I acidentally destroyed the production system completely thru improper partition resize. We got the database snapshot, but it’s in that server as well. After scrambling around for half a day, I managed to recover some of the older data dumps.

So I spun up the new server from scratch, restored the database with some slightly outdated dump, installed the code (which was thankfully managed thru git), and configured everything to run all in an hour or two.

The best part: everybody else knows this as some trivial misconfiguration. This happened in 2021.

@[email protected] · 1 year ago

Was wondering if anybody here had made the news.

Nomecks · edit-2 1 year ago

There was a nasty bug with some storage system software that I had the bad fortune to find, which resulted in me deleting 6.4TB of live VMs. All just gone in a flash. It took months to restore everything.
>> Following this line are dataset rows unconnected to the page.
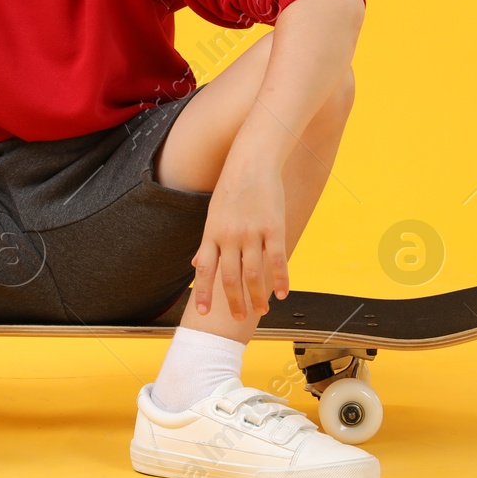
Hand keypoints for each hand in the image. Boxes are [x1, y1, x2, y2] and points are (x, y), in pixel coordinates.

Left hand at [191, 158, 288, 319]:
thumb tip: (194, 266)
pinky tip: (282, 294)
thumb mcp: (212, 214)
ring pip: (254, 274)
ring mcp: (252, 232)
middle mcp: (230, 236)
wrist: (252, 159)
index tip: (203, 313)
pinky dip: (279, 280)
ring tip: (261, 310)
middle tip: (238, 317)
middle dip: (234, 301)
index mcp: (212, 233)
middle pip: (230, 278)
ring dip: (257, 296)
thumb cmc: (232, 187)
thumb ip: (206, 243)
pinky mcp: (274, 228)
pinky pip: (276, 260)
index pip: (205, 270)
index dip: (204, 293)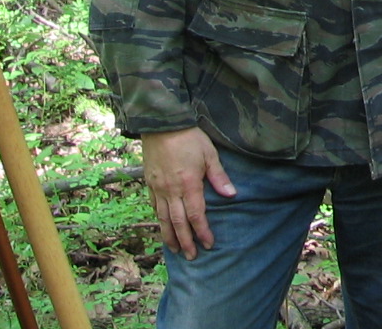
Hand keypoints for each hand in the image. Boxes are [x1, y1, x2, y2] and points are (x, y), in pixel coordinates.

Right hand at [141, 126, 235, 259]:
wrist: (162, 125)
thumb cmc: (190, 138)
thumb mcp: (210, 154)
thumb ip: (219, 177)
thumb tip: (231, 195)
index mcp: (189, 184)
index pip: (196, 215)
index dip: (202, 231)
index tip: (208, 244)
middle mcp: (171, 190)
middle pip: (178, 222)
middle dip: (186, 241)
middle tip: (192, 256)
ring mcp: (158, 188)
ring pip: (162, 219)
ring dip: (170, 236)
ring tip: (176, 250)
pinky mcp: (149, 184)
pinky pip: (154, 207)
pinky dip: (159, 221)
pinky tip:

Kata1yst · edit-2 1 year ago

It was the bad old days of sysadmin, where literally every critical service ran on an iron box in the basement.

I was on my first oncall rotation. Got my first call from helpdesk, exchange was down, it’s 3AM, and the oncall backup and Exchange SMEs weren’t responding to pages.

Now I knew Exchange well enough, but I was new to this role and this architecture. I knew the system was clustered, so I quickly pulled the documentation and logged into the cluster manager.

I reviewed the docs several times, we had Exchange server 1 named something thoughtful like exh-001 and server 2 named exh-002 or something.

Well, I’d reviewed the docs and helpdesk and stakeholders were desperate to move forward, so I initiated a failover from clustered mode with 001 as the primary, instead to unclustered mode pointing directly to server 10.x.x.xx2

What’s that you ask? Why did I suddenly switch to the IP address rather than the DNS name? Well that’s how the servers were registered in the cluster manager. Nothing to worry about.

Well… Anyone want to guess which DNS name 10.x.x.xx2 was registered to?

Yeah. Not exh-002. For some crazy legacy reason the DNS names had been remapped in the distant past.

So anyway that’s how I made a 15 minute outage into a 5 hour one.

On the plus side, I learned a lot and didn’t get fired.

@[email protected] · 1 year ago

Two exhibitors, both alike in ~~dignity~~ naming. One needed a critical sw update on their Doremi to fix an issue. The other was running The Force Awakens to a packed auditorium.

slazer2au · 1 year ago

I took down an ISPfor a couple hours because I forgot the ‘add’ keyword at the end of a Cisco configuration line

@[email protected] · 1 year ago

That’s a rite of passage for anyone working on Cisco’s shit TUI. At least its gotten better with some of the newer stuff. IOS-XR supported commits and diffing.